Problem to solve ▸
Convert the lines below into a numbered list, skipping any blank lines and leaving out the pictures.

::::

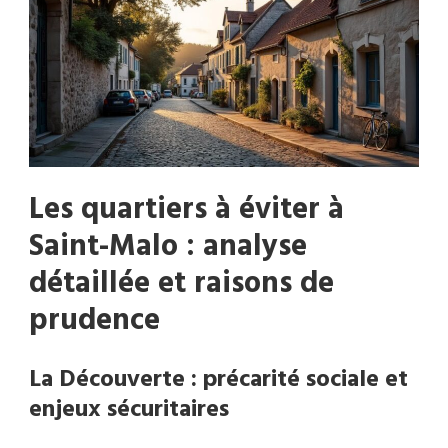
Les quartiers à éviter à
Saint-Malo : analyse
détaillée et raisons de
prudence
La Découverte : précarité sociale et
enjeux sécuritaires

::::

Task solution ▸
1. Les quartiers à éviter à
2. Saint-Malo : analyse
3. détaillée et raisons de
4. prudence
5. La Découverte : précarité sociale et
6. enjeux sécuritaires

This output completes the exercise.